Out of the blue he asks me,

“Amma, what is ‘genitals’?”

Hmm…. That’s an easy one to answer. But what brought on the question out of the blue, I wonder for a second.

Before I can answer him, he quips,

“It’s there in my science question paper…”

In the science question paper?! Now I am confused. I know that they do not have anything about genitals in their syllabus for his grade. So how could it make its appearance in the question paper?

“How many genitals are there…” he reads out from the question paper.

What?? What was that again?! Did I just hear ‘how many genitals’?!!

I snatch the question paper from him to read for myself.

“I did not know the answer to that one question, so I left it unanswered.” he tells me gloomily.

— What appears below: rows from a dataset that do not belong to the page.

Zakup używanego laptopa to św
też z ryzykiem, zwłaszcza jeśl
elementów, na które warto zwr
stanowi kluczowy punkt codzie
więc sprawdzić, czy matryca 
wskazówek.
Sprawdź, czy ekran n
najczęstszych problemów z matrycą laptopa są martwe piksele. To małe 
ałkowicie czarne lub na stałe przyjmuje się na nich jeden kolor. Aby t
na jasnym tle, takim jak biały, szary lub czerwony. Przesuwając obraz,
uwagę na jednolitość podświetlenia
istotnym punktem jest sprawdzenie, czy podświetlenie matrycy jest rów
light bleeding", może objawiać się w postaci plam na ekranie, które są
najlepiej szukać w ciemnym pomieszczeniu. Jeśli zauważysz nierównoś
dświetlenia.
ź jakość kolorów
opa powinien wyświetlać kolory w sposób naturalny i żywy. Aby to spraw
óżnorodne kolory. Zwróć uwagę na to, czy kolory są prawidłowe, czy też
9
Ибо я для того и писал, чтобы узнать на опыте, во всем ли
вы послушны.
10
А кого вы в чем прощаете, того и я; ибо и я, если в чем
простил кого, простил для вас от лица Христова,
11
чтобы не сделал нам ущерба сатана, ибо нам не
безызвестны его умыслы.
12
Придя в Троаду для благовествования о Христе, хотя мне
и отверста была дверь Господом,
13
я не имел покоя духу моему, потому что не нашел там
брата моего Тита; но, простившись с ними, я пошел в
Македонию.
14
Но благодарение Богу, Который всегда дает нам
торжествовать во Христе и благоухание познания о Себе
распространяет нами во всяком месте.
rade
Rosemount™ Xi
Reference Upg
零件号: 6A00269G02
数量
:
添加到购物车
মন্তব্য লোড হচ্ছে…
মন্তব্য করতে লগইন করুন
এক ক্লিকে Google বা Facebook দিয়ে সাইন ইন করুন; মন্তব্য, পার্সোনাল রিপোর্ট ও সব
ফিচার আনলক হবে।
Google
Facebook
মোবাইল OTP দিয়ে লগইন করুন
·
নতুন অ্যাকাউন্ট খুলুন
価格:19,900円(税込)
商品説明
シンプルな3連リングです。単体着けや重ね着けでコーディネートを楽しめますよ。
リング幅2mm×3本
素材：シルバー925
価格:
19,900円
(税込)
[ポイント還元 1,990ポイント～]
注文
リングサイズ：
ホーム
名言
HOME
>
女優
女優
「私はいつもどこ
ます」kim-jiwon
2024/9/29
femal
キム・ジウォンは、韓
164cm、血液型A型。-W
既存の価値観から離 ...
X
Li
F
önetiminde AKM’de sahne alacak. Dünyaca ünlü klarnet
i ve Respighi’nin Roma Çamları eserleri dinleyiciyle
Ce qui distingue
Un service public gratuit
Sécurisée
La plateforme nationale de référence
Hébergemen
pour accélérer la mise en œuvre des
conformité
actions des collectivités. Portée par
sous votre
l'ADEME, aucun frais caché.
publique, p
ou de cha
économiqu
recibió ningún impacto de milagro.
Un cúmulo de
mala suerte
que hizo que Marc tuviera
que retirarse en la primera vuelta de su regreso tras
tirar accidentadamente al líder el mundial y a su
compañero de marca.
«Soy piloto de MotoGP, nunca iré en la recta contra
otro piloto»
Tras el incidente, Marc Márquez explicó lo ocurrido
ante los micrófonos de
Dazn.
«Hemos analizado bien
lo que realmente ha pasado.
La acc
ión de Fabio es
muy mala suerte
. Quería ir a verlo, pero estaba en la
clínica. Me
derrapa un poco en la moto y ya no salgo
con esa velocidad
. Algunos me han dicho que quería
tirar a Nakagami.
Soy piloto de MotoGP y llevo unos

I glance at the paper. There it is,

“How many genitals are there in a metric tonne??”

What the heck!

I am actually somewhat amused, and yet annoyed too. Was this a printing mistake or a deliberate practical joke by the people where the printing of the question paper had been done? Be it either, what were the teachers or the authorities of the school doing? Had they not checked the question paper before distributing them to the children? And finally, why had no teacher come forward to correct the mistake at least on the day the children were giving the exam? Negligence and carelessness are not qualities that should go with teaching or even a school as a whole. This was sheer laxity on their part.

When the L&M comes home, I present the evidence of the screw up. He rules out publicity of any sort and takes away the question paper from me. He would look into it, he says. I tell him I want the paper back as I have plans of writing to the Readers Digest column. This is just the kind of funny bites they include in their magazine. The L&M visits the school and discreetly points out the mistake. But how can you leave it at that, I ask him. You should have taken them to task for their negligence. Couldn’t they have told the kids about the error in time? What were they doing? By the way, did they even know there was one? How many genitals, indeed. Pah!  

Psst. After that outburst, I never got to lay my hands on the question paper. As for the junior son, I promptly apprised him of facts: A metric tonne had no genitals, only quintals.